• Required action: From the records below, output exactly the lines running from the line containing "Figure 17. Six-phase, nine" through the line containing "Fig 1. Flow", and no others.

• Records to process:
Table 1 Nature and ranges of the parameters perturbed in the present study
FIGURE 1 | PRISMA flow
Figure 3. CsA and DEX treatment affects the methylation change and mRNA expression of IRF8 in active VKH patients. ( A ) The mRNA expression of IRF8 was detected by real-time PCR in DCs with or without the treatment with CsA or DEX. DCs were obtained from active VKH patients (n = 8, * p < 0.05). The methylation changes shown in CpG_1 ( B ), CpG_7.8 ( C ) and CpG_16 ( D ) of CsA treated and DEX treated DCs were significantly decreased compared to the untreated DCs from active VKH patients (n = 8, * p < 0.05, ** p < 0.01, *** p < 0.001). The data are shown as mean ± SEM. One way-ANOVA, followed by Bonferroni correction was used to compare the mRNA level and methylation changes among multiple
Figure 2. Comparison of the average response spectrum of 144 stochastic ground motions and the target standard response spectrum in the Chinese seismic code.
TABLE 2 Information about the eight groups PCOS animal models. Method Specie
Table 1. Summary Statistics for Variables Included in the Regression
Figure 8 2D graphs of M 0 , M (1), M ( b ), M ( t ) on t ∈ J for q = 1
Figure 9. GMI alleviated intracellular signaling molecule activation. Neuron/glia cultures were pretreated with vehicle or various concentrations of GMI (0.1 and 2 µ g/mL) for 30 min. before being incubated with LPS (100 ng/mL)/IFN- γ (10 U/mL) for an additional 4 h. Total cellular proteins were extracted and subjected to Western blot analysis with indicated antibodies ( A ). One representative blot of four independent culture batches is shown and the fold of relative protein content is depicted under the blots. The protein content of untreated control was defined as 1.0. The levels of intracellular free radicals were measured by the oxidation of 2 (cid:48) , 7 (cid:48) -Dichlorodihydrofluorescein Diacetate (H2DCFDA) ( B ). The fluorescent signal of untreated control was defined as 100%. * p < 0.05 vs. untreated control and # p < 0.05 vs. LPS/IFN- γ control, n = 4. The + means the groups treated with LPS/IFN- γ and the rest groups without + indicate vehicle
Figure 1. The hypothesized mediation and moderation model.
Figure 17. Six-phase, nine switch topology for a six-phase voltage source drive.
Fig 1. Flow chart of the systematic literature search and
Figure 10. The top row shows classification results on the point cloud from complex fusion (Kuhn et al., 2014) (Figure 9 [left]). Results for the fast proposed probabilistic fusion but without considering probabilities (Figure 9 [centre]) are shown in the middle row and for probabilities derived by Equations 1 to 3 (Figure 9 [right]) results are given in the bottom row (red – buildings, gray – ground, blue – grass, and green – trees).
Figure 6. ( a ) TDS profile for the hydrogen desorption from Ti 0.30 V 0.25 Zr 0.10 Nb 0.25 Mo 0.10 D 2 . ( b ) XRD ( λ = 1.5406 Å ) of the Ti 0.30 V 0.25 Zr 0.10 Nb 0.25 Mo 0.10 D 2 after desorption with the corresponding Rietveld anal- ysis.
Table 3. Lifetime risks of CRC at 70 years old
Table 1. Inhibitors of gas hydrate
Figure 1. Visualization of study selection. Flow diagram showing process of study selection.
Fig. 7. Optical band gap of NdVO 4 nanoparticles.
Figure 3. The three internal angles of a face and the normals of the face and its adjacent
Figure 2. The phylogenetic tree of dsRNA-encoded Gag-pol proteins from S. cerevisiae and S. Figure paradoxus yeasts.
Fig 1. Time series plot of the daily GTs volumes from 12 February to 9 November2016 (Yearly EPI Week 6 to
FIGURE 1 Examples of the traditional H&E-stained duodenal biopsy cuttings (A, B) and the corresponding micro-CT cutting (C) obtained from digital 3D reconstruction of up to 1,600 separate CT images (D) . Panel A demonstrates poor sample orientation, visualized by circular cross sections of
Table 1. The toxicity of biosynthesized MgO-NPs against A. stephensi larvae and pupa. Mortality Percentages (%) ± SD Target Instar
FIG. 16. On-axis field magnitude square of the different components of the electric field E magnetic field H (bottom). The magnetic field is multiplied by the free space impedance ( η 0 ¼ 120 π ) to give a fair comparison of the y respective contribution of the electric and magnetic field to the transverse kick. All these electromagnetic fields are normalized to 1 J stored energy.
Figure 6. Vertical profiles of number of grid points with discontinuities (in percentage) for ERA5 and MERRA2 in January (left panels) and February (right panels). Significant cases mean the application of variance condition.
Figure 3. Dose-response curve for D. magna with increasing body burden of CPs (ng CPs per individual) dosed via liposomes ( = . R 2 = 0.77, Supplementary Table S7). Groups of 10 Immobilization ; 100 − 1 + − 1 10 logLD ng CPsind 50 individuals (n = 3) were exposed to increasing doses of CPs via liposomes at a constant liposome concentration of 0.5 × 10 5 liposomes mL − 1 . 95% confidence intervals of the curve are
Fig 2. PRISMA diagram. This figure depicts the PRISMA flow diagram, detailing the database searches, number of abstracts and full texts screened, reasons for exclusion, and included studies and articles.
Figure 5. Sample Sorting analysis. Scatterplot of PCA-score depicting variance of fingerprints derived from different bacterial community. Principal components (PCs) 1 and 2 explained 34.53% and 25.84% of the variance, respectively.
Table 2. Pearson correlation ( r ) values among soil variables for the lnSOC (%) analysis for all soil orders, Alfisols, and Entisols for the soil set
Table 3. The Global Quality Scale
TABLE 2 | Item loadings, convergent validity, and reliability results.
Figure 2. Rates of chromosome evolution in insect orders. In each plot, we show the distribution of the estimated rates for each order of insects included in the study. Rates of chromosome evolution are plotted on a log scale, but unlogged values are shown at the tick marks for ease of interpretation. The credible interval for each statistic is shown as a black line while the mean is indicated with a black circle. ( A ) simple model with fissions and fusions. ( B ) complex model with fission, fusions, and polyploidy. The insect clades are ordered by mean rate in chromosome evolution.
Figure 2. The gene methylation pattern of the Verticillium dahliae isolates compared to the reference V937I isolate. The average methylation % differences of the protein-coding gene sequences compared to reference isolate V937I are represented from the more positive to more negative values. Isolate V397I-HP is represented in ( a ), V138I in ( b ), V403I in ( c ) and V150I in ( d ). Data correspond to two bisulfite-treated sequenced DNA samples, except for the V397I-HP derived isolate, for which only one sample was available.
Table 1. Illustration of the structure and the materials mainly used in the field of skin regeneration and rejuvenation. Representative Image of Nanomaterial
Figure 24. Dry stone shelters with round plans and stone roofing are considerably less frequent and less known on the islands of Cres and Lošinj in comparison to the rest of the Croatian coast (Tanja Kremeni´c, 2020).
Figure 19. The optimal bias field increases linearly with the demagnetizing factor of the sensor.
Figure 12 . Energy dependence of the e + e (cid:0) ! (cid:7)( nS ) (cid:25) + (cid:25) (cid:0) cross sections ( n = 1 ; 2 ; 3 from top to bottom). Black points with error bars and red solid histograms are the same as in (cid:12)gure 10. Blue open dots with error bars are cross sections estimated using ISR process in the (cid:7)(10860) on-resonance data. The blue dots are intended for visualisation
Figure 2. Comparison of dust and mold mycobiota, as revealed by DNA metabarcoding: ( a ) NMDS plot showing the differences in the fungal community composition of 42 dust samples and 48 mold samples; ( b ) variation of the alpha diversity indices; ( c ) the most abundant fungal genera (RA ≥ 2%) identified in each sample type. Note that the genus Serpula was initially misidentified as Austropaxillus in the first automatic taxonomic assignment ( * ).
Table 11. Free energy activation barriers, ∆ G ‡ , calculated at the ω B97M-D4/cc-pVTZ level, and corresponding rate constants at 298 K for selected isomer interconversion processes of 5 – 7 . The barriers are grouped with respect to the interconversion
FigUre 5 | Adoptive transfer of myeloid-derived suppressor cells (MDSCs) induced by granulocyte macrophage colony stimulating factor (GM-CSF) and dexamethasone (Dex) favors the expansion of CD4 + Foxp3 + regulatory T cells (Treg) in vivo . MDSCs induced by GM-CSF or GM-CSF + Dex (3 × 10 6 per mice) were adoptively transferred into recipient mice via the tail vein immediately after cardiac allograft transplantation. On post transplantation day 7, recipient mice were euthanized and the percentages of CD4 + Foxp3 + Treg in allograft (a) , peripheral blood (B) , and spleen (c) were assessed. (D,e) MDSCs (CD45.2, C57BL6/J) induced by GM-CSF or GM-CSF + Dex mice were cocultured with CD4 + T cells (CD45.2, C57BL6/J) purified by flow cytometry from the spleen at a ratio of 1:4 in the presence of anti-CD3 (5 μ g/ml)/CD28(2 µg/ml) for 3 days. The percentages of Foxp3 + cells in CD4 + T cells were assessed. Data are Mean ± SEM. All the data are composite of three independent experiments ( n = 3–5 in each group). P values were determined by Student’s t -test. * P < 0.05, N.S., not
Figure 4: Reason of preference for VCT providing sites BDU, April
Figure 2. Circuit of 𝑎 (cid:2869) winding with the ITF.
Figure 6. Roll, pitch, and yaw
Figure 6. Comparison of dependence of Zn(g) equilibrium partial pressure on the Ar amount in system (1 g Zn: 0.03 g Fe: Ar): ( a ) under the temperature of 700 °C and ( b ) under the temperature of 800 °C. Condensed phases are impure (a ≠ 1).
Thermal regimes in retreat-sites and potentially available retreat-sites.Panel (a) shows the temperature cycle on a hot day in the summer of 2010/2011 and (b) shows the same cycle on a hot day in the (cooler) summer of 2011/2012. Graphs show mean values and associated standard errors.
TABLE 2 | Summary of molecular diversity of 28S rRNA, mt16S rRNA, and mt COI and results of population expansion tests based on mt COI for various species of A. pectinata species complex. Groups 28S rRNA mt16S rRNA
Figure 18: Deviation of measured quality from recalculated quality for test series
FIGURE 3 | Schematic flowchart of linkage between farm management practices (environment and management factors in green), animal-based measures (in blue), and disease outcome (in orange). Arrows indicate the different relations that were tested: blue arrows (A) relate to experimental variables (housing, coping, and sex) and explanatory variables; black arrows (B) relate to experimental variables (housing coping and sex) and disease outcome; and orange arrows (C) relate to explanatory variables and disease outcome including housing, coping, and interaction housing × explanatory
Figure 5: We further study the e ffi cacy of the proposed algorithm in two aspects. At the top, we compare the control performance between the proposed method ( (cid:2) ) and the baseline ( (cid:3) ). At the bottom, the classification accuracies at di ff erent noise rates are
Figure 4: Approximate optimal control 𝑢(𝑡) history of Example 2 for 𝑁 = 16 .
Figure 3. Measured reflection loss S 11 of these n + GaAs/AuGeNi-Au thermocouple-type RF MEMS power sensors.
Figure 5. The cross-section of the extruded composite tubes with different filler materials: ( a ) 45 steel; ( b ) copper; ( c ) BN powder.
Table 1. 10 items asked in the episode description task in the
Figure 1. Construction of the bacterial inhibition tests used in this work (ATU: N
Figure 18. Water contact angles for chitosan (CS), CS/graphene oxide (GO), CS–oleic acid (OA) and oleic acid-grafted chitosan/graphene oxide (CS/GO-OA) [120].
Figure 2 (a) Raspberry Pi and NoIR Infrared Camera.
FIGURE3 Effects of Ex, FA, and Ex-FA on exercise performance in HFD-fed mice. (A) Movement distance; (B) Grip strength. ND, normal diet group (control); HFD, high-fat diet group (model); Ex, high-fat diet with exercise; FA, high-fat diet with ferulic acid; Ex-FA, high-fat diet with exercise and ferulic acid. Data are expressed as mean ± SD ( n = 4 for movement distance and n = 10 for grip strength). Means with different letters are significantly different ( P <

• Your response:
Figure 17. Six-phase, nine switch topology for a six-phase voltage source drive.
Fig 1. Flow chart of the systematic literature search and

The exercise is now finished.